Estavam interceptadas as communicações, ou pelo menos mui difficeis, em consequencia da guerra civil; e o Governo acreditou, em quanto não teve melhor informação, que existira aquella junta, e della fizera parte o Sr. Arrochella. Bem, tudo isto é corrente: são casos proprios de tempos de perturbação, em que vogam muitas falsidades, e se inventam factos que nem verdadeiros nem provaveis são, mas que se acreditam como taes. Tudo isto é inevitavel. Porém quando se escreveu o relatorio do Ministerio dos Negocios Estrangeiros, já o Paiz se achava em socego; já se podia saber se na verdade o facto narrado pelo Governador Civil de Bragança existira ou não. Indagou isto o Governo? Deveria indaga-lo; e eis aqui a razão porque o D. Par senão dá por satisfeito.
Nesse officio refere-se o Governo ás participações de então. Que houve junta por D. Miguel em Guimarães, creio eu; porém em quanto aos membros de que ella fôra composta, parece-me que antes da publicação do officio devia o Governo procurar saber quaes elles foram. Para certificar-se que meio tão facil que tinha? Bastava-lhe ordem, á authoridade local que informasse sobre este objecto, como deviam informar todas as territoriaes dos acontecimentos notaveis dos seus respectivos Districtos. Se assim se procedesse, não appareceria esse officio contendo falsidade tão offensiva ao D. Par. (O V. de Fonte Arcada — É verdade). Eu não digo isto porque se offenda um Par do Reino: a injustiça que se lhe faz é tão odiosa como a que se faria a qualquer outro cidadão; e o Governo, assim como deve concorrer para que se punam os culpados, deve tambem impedir que sejam calumniados os innocentes de todas as classes (Apoiados).

> _DADOS_:

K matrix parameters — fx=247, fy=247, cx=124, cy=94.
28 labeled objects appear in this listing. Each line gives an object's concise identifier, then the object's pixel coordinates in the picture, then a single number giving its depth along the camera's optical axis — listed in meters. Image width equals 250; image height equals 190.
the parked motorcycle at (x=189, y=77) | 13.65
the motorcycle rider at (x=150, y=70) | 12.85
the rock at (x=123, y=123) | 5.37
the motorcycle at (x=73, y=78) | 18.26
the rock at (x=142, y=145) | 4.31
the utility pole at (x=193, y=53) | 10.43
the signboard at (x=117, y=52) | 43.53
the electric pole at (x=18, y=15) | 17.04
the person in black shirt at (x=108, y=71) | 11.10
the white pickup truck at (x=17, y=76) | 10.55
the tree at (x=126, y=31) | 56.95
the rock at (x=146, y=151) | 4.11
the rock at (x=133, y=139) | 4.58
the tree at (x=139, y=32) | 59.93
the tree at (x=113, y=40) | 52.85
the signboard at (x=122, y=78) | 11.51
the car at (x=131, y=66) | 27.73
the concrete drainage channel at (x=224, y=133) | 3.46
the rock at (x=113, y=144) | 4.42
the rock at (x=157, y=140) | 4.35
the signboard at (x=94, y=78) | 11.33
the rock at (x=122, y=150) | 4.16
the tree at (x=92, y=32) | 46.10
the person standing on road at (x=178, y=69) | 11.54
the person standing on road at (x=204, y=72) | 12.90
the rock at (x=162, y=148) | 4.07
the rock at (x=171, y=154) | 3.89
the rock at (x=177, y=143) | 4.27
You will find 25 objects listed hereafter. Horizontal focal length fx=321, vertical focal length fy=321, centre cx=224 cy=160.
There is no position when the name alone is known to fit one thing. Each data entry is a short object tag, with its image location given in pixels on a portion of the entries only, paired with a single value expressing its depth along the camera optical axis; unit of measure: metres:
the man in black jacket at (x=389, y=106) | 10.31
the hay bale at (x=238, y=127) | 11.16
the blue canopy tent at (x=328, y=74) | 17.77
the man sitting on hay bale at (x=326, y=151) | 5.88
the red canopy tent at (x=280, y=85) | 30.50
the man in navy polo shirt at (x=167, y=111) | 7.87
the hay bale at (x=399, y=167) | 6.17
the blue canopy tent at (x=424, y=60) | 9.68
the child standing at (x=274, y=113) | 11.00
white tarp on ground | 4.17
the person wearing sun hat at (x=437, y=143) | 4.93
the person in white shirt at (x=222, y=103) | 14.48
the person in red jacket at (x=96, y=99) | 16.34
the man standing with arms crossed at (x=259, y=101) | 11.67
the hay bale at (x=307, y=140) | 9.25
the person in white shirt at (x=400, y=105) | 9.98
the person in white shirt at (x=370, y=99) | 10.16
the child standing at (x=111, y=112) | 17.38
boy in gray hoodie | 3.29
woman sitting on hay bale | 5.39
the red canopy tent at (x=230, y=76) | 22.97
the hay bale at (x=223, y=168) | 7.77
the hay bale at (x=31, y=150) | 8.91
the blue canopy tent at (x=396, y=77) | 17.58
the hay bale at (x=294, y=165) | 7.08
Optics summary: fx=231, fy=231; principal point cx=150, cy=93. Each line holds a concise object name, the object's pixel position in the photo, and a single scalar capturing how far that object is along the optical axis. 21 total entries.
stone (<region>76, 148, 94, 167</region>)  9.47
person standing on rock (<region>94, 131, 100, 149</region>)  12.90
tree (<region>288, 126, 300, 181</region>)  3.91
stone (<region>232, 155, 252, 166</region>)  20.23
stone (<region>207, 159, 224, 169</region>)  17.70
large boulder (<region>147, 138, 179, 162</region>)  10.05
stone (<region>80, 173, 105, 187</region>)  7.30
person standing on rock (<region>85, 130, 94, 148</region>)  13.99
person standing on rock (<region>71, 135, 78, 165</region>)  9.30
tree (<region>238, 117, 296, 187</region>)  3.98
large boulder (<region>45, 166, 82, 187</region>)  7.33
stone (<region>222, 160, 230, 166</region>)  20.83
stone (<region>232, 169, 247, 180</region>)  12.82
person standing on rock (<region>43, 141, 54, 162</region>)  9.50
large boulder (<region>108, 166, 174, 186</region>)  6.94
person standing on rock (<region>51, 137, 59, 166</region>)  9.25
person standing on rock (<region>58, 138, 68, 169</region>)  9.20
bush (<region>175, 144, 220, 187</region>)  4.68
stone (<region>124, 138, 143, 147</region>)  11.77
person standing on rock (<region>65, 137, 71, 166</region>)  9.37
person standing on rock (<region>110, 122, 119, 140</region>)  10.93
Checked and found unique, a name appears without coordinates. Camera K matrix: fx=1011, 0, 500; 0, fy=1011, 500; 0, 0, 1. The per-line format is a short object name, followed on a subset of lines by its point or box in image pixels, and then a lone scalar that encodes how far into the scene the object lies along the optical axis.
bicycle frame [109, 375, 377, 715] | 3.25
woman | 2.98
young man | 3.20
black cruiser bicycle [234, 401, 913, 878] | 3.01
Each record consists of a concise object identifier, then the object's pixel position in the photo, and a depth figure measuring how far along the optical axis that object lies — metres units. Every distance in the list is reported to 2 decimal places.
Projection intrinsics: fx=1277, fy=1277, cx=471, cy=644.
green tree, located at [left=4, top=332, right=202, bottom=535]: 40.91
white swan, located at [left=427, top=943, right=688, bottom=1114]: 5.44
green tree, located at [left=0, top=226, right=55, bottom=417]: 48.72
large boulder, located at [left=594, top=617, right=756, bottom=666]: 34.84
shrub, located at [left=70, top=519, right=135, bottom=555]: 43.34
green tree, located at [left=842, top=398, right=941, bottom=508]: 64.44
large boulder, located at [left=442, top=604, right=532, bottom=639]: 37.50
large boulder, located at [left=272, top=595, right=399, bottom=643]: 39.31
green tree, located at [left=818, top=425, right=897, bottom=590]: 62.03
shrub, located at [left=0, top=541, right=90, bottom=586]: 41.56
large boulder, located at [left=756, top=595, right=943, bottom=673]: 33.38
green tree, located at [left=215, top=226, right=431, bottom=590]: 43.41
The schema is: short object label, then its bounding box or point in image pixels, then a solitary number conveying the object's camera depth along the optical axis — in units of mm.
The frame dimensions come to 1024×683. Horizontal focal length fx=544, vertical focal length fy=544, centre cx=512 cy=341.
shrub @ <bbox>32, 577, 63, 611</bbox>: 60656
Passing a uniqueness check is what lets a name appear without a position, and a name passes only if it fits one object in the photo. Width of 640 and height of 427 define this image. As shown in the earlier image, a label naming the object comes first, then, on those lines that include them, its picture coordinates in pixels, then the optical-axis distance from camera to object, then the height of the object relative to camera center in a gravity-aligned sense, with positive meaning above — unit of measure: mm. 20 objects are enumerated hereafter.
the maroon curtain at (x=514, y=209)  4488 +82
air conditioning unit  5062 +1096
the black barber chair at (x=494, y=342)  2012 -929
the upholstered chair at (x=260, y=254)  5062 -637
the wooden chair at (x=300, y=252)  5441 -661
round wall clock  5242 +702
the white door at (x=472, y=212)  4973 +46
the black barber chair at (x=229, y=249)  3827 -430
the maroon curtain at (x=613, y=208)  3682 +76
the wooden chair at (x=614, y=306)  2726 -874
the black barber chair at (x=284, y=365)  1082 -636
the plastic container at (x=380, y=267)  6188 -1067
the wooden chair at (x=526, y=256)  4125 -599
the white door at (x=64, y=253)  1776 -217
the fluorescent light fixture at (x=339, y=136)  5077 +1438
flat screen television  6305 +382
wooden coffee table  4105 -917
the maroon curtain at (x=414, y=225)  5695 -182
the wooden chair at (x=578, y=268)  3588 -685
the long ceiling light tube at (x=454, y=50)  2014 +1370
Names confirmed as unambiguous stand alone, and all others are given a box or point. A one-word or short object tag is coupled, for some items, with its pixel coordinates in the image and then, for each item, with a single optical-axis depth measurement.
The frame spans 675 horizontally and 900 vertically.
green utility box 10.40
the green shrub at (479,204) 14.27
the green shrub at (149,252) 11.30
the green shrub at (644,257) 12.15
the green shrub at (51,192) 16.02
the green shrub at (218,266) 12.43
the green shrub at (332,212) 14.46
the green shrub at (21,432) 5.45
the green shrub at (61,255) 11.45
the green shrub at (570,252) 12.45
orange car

> _DETALHES DA TAREFA_: Segundo o trecho fornecido, quem narrou a existência da junta de que teria feito parte o Sr. Arrochella?

> _SOLUÇÃO DO EXERCÍCIO_: O Governador Civil de Bragança.